あまりおカネに余裕がなければ、近くの田舎でちょっと面白い宿に泊まったり(最近はモンゴル風の「ゲル」やツリーハウスがはやっている)、湖の浜辺でゆっくりと過ごすのも楽しい。また、友達みんなで宿を借りて、一緒にわいわい過ごすのもフランスではよくあることで、4年前には12人でコルシカ島を訪れ、バーベキューをしたこともある。ビーチやアウトドアを楽しんだ後、ロゼワインを片手に、プールでぼーっとしながら本を読んだりして、最高の1週間だった。
「バカンス(vacance)」というフランス語自体は、「留守にする」「欠勤している」「いないこと」という意味だ。つまりオフということである。もちろん、自営業者や企業の経営者など、休み中でも仕事のことを考えている人はフランスにも一定数いる。しかし、こうした行為は「あまり健康なことではない」とフランスでは見なされている。そういう人も、海で泳いだり、バーベキューをしたりしているうちに、当初気になっていた仕事の心配ごとや悩みが、どんどん薄れていくものだ。
「何をする」という目標がないほうがいい
「今の社会はあまりにいろんなモノであふれ、いろんなことを同時にやろうとしすぎている。そんな生活とキッパリお別れするために、必要最低限のモノだけを持ってキャンプしたり、海外旅行に行ったり、バカンスを取らないといけない体になってしまった」と、最近ある友達が話していた。この発言は、いかにもフランス人らしい。

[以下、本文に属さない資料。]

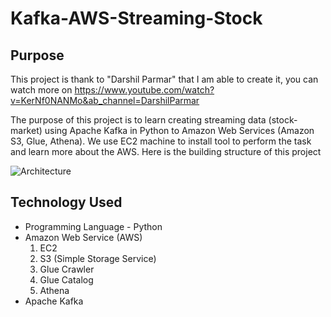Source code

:# Kafka-AWS-Streaming-Stock
## Purpose
This project is thank to "Darshil Parmar" that I am able to create it, you can watch more on https://www.youtube.com/watch?v=KerNf0NANMo&ab_channel=DarshilParmar

The purpose of this project is to learn creating streaming data (stock-market) using Apache Kafka in Python to Amazon Web Services (Amazon S3, Glue, Athena). We use EC2 machine to install tool to perform the task and learn more about the AWS. Here is the building structure of this project 

![Architecture](https://user-images.githubusercontent.com/99011504/218926703-9c3d754c-403e-4d84-8125-7f9b4ad854d3.jpg)

## Technology Used
- Programming Language - Python
- Amazon Web Service (AWS)
    1. EC2
    2. S3 (Simple Storage Service)
    3. Glue Crawler
    4. Glue Catalog
    5. Athena
- Apache Kafka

確かにフランスの場合、休むなら長く、じっくり、そして大してモノを持っていかない。むしろ、何をするかといった目標があまりないほうがいいとされる。そのため、フランスとイタリアをたったの5日間で回り、お土産をトランクに詰められるだけ詰め込んで帰っていく日本人を、フランス人はとても不思議な人たちだと実は思っている。

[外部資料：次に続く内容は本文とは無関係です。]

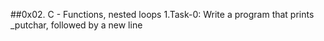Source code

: ##0x02. C - Functions, nested loops
1.Task-0: Write a program that prints _putchar, followed by a new line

とある夏、日本に遊びに行ったとき、こんな出来事があった。リュックが壊れたためスーツケースを買おうと、百貨店で店員さんにアドバイスを求めたところ、「4日間の旅行にはこれ、1週間用にはこれ」と、商品を丁寧に薦めてくれた。しかし「5週間用のトランクを探している」と言った瞬間、店員さんはあまりの驚きで黙ってしまった。最終的に店にあったいちばん大きい1週間用ではなく、4日間用を買うと伝えたときは、私のことを理解するのもあきらめてしまった。

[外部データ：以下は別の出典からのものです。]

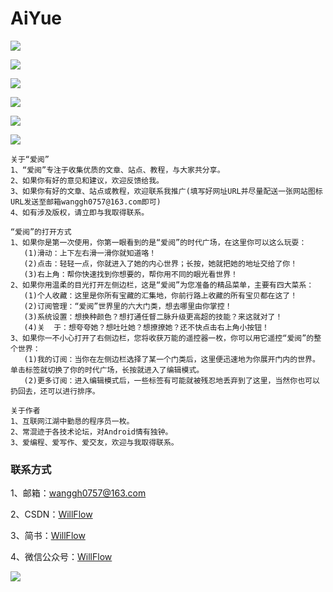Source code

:# AiYue

![](https://i.imgur.com/TZx1Kqt.png)

![](https://i.imgur.com/7YXkTNl.png)

![](https://i.imgur.com/AoyaVSM.gif)

![](https://i.imgur.com/nxwx9zz.gif)

![](https://i.imgur.com/Uazz1g3.gif)

![](https://i.imgur.com/urFXlZf.gif)


    关于“爱阅”
    1、“爱阅”专注于收集优质的文章、站点、教程，与大家共分享。
    2、如果你有好的意见和建议，欢迎反馈给我。
    3、如果你有好的文章、站点或教程，欢迎联系我推广(填写好网址URL并尽量配送一张网站图标URL发送至邮箱wanggh0757@163.com即可)
    4、如有涉及版权，请立即与我取得联系。

    “爱阅”的打开方式
    1、如果你是第一次使用，你第一眼看到的是“爱阅”的时代广场，在这里你可以这么玩耍：
       (1)滑动：上下左右滑一滑你就知道咯！
       (2)点击：轻轻一点，你就进入了她的内心世界；长按，她就把她的地址交给了你！
       (3)右上角：帮你快速找到你想要的，帮你用不同的眼光看世界！
    2、如果你用温柔的目光打开左侧边栏，这是“爱阅”为您准备的精品菜单，主要有四大菜系：
       (1)个人收藏：这里是你所有宝藏的汇集地，你前行路上收藏的所有宝贝都在这了！
       (2)订阅管理：“爱阅”世界里的六大门类，想去哪里由你掌控！
       (3)系统设置：想换种颜色？想打通任督二脉升级更高超的技能？来这就对了！
       (4)关  于：想夸夸她？想吐吐她？想撩撩她？还不快点击右上角小按钮！
    3、如果你一不小心打开了右侧边栏，您将收获万能的遥控器一枚，你可以用它遥控“爱阅”的整个世界：
       (1)我的订阅：当你在左侧边栏选择了某一个门类后，这里便迅速地为你展开门内的世界。单击标签就切换了你的时代广场，长按就进入了编辑模式。
       (2)更多订阅：进入编辑模式后，一些标签有可能就被残忍地丢弃到了这里，当然你也可以扔回去，还可以进行排序。

    关于作者
    1、互联网江湖中勤恳的程序员一枚。
    2、常混迹于各技术论坛，对Android情有独钟。
    3、爱编程、爱写作、爱交友，欢迎与我取得联系。


### 联系方式

1、邮箱：wanggh0757@163.com

2、CSDN：[WillFlow](http://blog.csdn.net/comwill?viewmode=contents)

3、简书：[WillFlow](http://www.jianshu.com/u/dcf7bd45aecd)

4、微信公众号：[WillFlow](https://mp.weixin.qq.com/mp/profile_ext?action=home&__biz=MzIzMTQ4OTMxOQ==&scene=124#wechat_redirect)

![](http://upload-images.jianshu.io/upload_images/2682788-c760ad0a46251619.jpg?imageMogr2/auto-orient/strip%7CimageView2/2/w/233)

実際、フランス人がどうやって1カ月も旅行しているのか、想像がつきにくいと思うので、少し説明したいと思う。
まず大事なのは旅行のスケジュールをシンプルにすることだ。日本人が短時間で無理やり予定を詰め込むのに対して、フランス人は旅行先でする活動を絞る。おカネのかかる活動は制限し、目的地で誰もがやるメジャーな行為(たとえばパリならエッフェル塔に上るとか)はあえてしない。